By Doing Our Best We Shall Succeed
Image credit: MRC Laboratory of Molecular Biology, CC BY-SA 4.0, via Wikimedia Commons
Poster image credit: CSHL, CC BY-SA 4.0, via Wikimedia Commons
Rosalind Franklin (1920-1958) was a British scientist whose work was central to the understanding of the molecular structures of DNA, RNA, viruses, coal, and graphite.
She graduated in 1941 with a degree in natural sciences from Newnham College, Cambridge, then enrolled for a PhD in physical chemistry before leaving for a research position under the British Coal Utilisation Research Association in 1942. The research on coal helped her earn a PhD from Cambridge. From 1947-9, she worked at the Laboratoire Central des Services Chimiques de l'État in Paris as an X-ray crystallographer, then returned to London to apply this knowledge to discover the key properties of DNA at King's College London and Birkbeck College in 1953.

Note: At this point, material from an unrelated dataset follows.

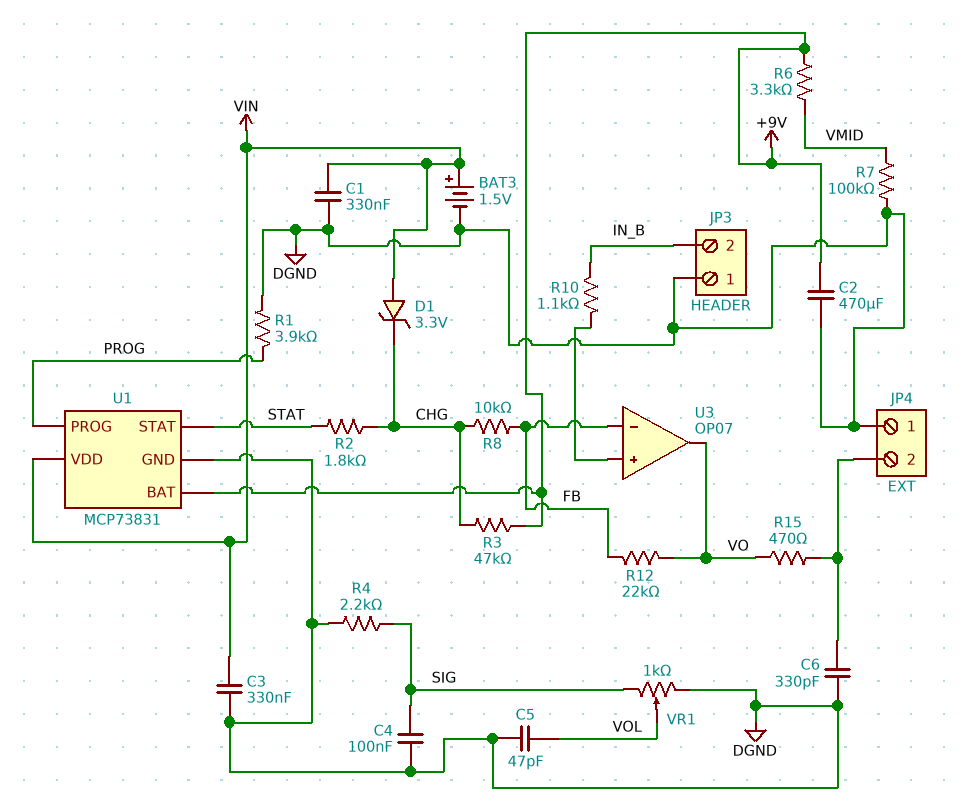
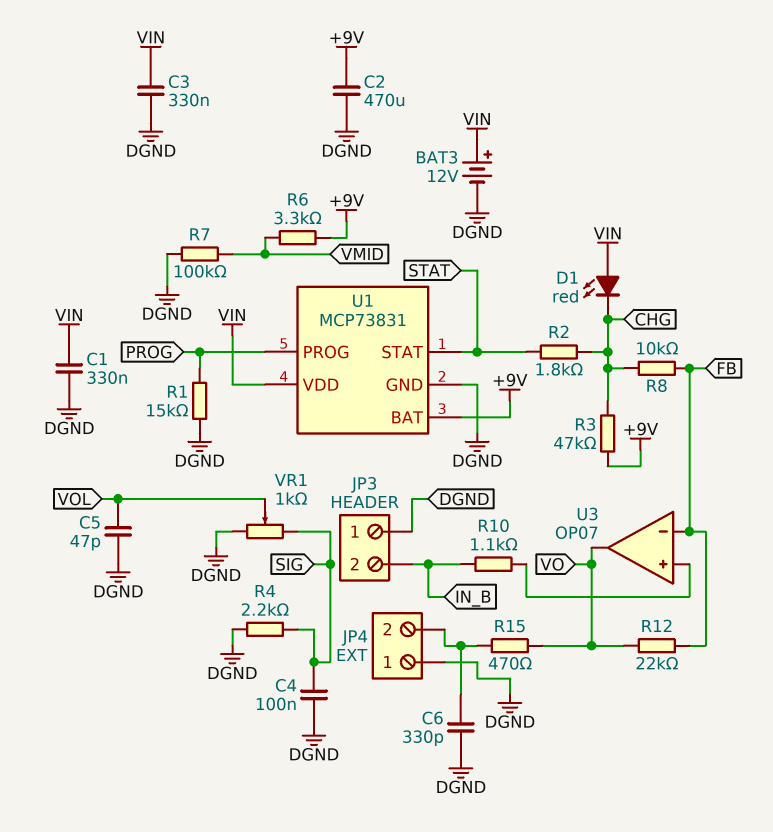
BAT3: 1.5V (plus VIN, minus DGND) -> 12V (plus VIN, minus DGND)
D1: zener 3.3V (A VIN, K CHG) -> LED red (A VIN, K CHG)
R1: 3.9k (DGND, PROG) -> 15k (DGND, PROG)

Her work on X-ray diffraction images of DNA laid the foundation for James Watson and Francis Crick to suggest in 1953 that the structure of DNA is a double-helix polymer, a spiral consisting of two DNA strands wound around each other. While Watson, Crick, and Maurice Wilkins shared the Nobel Prize in Physiology or Medicine in 1962 for this discovery, Franklin's contributions were largely unrecognized during her life.